A Vietnamese girl born with a blood disorder has made it to a medical junior college in Ho Chi Minh City despite her poor health and the financial struggle of her family.
Lam Thi Tuyet Nghi was accepted to the Ho Chi Minh City chapter of the Pasteur College of Medicine and Pharmacy after graduating from Le Anh Xuan High School in her hometown of Ben Tre Province in the Mekong Delta.
While the family was overwhelmed with congratulations from everyone in their village in Mo Cay Bac District, they are more concerned by monetary issues - how to finance her studies and her medical expenses.
Another worry is who will take care of the little girl as Nghi’s illness often makes her tired and dizzy, according to her mother, Nguyen Moc Thu.
“Nghi’s graduation from high school and admission to a medical school is the greatest joy of the family,” Thu said.
“But we are also worried about the tuition for her three years at college.”
Nghi had to pay VND7 million (US$300) in school fees for her first academic year, which begins next month, but the family could only afford VND4 million ($170), according to the mother.
In 2011, Nghi was diagnosed with thalassemia, a genetic blood disorder causing fewer red blood cells in her body than normal, requiring her to have regular blood transfusion.
Since then, the family’s biggest monthly expense has been to cover her medical treatment, which keeps her alive but with a very weak physical strength.
Nghi’s family is one of the poorest in Tan Phu Tay Commune in Mo Cay Bac District. The household does not own any farming land, and her father has to struggle to put meals on the table every day due to his poor health.
Nghi’s mother works for a local establishment that turns coconut leaves into house roof.
The family had initially had to borrow from different sources to be able to take Nghi to a hospital in Ho Chi Minh City for her blood transfusion.
The situation has been quite relieved from 2013, when the family was classified as a poor household, thus eligible to a monthly financial support from local authorities.
Even so, the family still has to pay for medicine and blood tests, which costs over VND1 million ($43) every time Nghi goes to the hospital.
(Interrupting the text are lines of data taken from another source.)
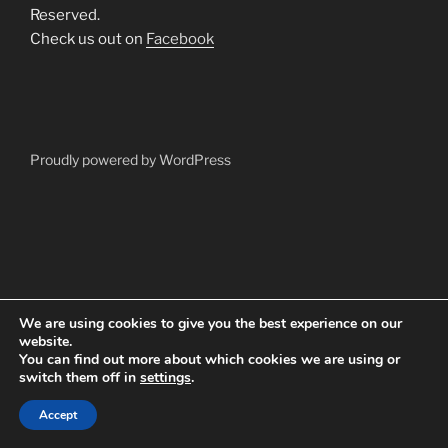
Reserved.
Check us out on
Facebook
Proudly powered by WordPress
We are using cookies to give you the best experience on our
website.
You can find out more about which cookies we are using or
switch them off in
settings
.
Accept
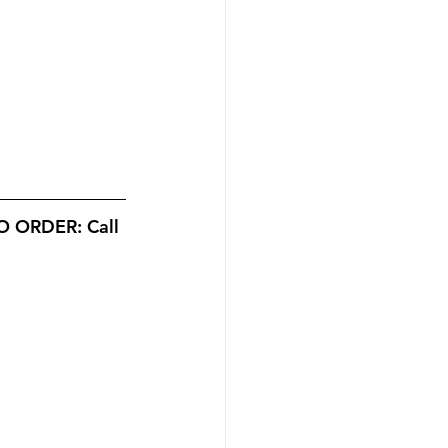
 ORDER: Call 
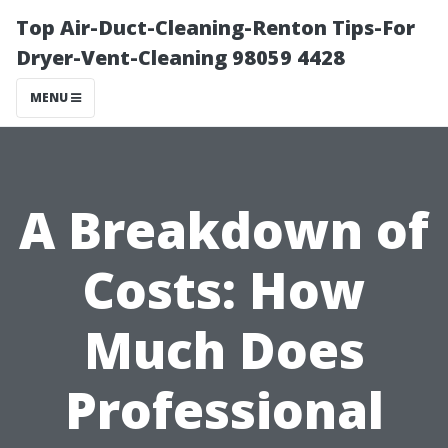
Top Air-Duct-Cleaning-Renton Tips-For
Dryer-Vent-Cleaning 98059 4428
MENU
A Breakdown of
Costs: How
Much Does
Professional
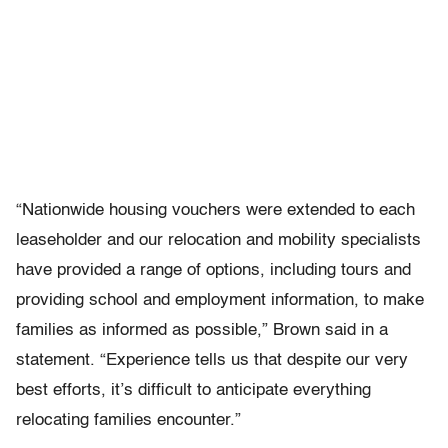
“Nationwide housing vouchers were extended to each
leaseholder and our relocation and mobility specialists
have provided a range of options, including tours and
providing school and employment information, to make
families as informed as possible,” Brown said in a
statement. “Experience tells us that despite our very
best efforts, it’s difficult to anticipate everything
relocating families encounter.”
|Lam Thi Tuyet Nghi prepares to take medicines for her blood disorder at her house in Ben Tre, southern Vietnam. Photo: Lu The Nha|
Nghi would always play close attention in classes as a way to make up for the days she was absent.
Whenever Nghi has to travel to Ho Chi Minh City for blood transfusion, she would ask her classmates to take notes for her and help explaining the lessons afterwards so that she could keep up with her peers.
Nghi even helped her mother with coconut leaf-processing work even though it is a physically demanding task, just to help family earn some extra money.
“Nghi is an excellent student, and always does her best to overcome her illness to study,” Nguyen Minh Tam, Nghi’s head teacher in grade 12, said.